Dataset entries
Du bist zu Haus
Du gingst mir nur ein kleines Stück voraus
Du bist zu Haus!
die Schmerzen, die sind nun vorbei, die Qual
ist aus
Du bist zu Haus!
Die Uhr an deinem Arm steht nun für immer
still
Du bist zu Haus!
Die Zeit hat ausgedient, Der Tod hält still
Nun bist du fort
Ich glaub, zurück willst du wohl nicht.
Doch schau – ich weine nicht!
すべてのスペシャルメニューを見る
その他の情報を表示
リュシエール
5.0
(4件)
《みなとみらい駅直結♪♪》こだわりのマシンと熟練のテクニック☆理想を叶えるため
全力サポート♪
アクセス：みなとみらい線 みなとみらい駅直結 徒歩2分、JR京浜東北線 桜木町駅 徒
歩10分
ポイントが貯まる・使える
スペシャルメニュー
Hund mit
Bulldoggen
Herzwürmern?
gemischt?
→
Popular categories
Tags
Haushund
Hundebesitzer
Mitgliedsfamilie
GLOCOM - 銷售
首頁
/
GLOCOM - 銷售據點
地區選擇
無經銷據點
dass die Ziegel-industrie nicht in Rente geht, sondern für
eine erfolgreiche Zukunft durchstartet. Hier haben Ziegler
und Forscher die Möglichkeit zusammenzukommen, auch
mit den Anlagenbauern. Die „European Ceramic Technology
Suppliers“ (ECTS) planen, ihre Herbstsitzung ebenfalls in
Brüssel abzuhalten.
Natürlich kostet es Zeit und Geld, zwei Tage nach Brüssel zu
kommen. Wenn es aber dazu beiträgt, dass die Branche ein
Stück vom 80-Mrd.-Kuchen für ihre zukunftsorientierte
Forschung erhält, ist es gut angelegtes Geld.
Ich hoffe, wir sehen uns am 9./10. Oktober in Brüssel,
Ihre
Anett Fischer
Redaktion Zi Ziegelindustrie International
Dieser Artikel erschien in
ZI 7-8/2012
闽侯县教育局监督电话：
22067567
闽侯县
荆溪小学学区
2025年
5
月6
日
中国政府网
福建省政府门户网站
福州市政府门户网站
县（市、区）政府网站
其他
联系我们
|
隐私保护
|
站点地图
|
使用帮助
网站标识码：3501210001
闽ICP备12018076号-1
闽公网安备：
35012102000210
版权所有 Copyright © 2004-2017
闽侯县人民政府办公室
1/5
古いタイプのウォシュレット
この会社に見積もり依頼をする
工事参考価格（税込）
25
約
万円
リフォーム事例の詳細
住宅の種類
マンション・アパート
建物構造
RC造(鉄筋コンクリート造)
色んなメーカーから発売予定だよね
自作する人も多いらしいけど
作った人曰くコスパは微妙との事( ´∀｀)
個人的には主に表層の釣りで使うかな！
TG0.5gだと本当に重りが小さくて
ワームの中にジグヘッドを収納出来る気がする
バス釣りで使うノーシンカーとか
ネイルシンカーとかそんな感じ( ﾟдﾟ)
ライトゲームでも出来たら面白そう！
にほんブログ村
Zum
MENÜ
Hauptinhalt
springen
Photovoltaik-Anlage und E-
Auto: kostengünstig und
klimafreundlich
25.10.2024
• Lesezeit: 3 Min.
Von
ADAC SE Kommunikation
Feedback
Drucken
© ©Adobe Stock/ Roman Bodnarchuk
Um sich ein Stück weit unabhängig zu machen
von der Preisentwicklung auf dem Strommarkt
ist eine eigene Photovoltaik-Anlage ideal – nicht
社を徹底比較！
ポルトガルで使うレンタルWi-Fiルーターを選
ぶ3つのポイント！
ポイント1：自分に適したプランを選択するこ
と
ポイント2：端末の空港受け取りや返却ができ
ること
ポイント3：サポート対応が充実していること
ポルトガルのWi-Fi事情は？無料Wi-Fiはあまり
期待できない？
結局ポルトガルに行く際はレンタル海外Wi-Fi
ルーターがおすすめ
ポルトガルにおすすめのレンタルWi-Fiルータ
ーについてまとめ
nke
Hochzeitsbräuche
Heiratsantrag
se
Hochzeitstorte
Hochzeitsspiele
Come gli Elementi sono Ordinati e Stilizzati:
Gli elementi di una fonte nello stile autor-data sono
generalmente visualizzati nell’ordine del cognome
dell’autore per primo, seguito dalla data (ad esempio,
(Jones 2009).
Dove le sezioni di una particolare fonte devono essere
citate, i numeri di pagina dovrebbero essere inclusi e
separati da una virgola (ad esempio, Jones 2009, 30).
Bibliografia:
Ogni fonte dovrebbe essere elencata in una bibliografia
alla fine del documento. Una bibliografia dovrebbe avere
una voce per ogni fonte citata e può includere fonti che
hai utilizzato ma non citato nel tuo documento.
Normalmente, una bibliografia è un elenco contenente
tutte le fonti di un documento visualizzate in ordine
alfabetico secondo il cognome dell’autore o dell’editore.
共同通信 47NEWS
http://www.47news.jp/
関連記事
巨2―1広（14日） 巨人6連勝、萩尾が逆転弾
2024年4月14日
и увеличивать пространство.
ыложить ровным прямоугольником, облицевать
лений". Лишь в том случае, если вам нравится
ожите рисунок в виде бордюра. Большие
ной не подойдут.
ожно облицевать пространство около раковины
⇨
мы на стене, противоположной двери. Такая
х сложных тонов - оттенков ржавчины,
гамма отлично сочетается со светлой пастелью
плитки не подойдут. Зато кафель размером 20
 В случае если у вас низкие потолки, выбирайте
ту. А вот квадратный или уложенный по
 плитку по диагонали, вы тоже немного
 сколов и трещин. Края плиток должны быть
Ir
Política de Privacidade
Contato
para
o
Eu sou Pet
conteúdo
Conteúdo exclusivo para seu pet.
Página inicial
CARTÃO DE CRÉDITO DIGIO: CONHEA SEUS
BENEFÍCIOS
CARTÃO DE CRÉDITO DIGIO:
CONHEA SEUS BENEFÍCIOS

> TASK DIRECTIONS
From the entries above, restate word for word the lines from the line containing "kommen. Wenn es" to the line containing "この会社に見積もり依頼をする", both ends included, and nothing more.

> COMPLETED TASK
kommen. Wenn es aber dazu beiträgt, dass die Branche ein
Stück vom 80-Mrd.-Kuchen für ihre zukunftsorientierte
Forschung erhält, ist es gut angelegtes Geld.
Ich hoffe, wir sehen uns am 9./10. Oktober in Brüssel,
Ihre
Anett Fischer
Redaktion Zi Ziegelindustrie International
Dieser Artikel erschien in
ZI 7-8/2012
闽侯县教育局监督电话：
22067567
闽侯县
荆溪小学学区
2025年
5
月6
日
中国政府网
福建省政府门户网站
福州市政府门户网站
县（市、区）政府网站
其他
联系我们
|
隐私保护
|
站点地图
|
使用帮助
网站标识码：3501210001
闽ICP备12018076号-1
闽公网安备：
35012102000210
版权所有 Copyright © 2004-2017
闽侯县人民政府办公室
1/5
古いタイプのウォシュレット
この会社に見積もり依頼をする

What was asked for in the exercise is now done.